President Mubarak is not the only Arab leader to require that terrorism be portrayed as a global aberration that is by no means exclusive to Islam. In fact, such a distinction is a necessary condition for the participation of most Arab and Islamic states in America’s war against terrorism. According to US sources, Saudi Arabia, Oman and Uzbekistan are reluctant to allow the United States to launch military raids on Afghanistan from their territory. Other Arab and Muslim states are disinclined to lend their unqualified support to an open-ended military enterprise that many fear will eventually spill over into other countries suspected of sponsoring terrorists, notably Iraq. Nor do they want to be involved in a war of retribution that is bound to claim a substantial number of civilian casualties. There is also a great deal of unease at the massive US military buildup in the region, the largest deployment of weaponry since the 1991 Gulf War.

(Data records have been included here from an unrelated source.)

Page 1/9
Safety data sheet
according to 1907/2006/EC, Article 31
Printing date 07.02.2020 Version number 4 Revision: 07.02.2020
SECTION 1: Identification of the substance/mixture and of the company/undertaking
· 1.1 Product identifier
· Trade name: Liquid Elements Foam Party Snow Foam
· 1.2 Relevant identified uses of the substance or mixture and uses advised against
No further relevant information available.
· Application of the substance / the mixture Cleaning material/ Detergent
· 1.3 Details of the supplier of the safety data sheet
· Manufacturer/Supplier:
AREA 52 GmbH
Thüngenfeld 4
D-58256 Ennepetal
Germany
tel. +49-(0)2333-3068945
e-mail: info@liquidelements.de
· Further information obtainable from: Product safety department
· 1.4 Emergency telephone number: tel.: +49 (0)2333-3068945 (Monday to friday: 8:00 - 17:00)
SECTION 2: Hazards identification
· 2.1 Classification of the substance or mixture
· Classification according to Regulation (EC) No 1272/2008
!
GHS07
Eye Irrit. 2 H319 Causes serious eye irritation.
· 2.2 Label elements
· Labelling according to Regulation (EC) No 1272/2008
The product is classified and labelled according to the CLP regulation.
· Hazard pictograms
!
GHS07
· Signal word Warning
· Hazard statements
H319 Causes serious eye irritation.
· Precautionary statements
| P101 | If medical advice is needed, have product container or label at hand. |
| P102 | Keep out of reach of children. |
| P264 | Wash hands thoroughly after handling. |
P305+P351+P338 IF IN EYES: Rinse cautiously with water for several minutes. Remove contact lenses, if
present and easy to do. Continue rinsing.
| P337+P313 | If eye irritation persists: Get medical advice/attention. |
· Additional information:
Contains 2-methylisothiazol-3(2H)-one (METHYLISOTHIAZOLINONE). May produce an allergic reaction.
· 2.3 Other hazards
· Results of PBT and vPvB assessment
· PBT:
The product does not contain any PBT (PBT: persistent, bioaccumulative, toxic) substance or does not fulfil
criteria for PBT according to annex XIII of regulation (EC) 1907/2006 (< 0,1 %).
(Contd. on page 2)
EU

In fact, Rumsfeld was despatched to the Middle East and Central Asia not only to drum up support for the American-led war on terror but to allay growing fears of a hidden US agenda.
In offering the Palestinians a carrot in the form of their own state, Bush was acknowledging the role of the Palestinian problem in fuelling the phenomenon of terrorism. As President Mubarak said recently, 50 per cent of the phenomenon stems from the Palestinian problem. But Sharon’s intransigence on the issue, his pledge to step up his campaign of assassinations against Palestinian leaders, could destabilise Washington’s efforts to overcome Arab and Islamic reservations about joining the American-led war against terrorism. It remains to be seen whether Bush is serious about translating his “vision” of a Palestinian state into reality or whether the offer was no more than a tactical manoeuvre aimed at overcoming Arab reluctance to become more closely involved in the international alliance. Can he convince Sharon of the truth of Mubarak’s assertion that a Palestinian state is the best guarantee for Israel’s stability? Or will he find it easier to persuade the Arab and Islamic states to set aside their misgivings and rally to his cause? The whole future of the region hinges on which of the two approaches Bush will choose. The wrong choice will destabilise not only the war theatre in south Asia, but the entire Middle East, making it as much a victim of the 11 September attacks as the World Trade Center and the Pentagon.
Mohammed Sid-Ahmed writes a weekly column for the Cairo-based Al-Ahram.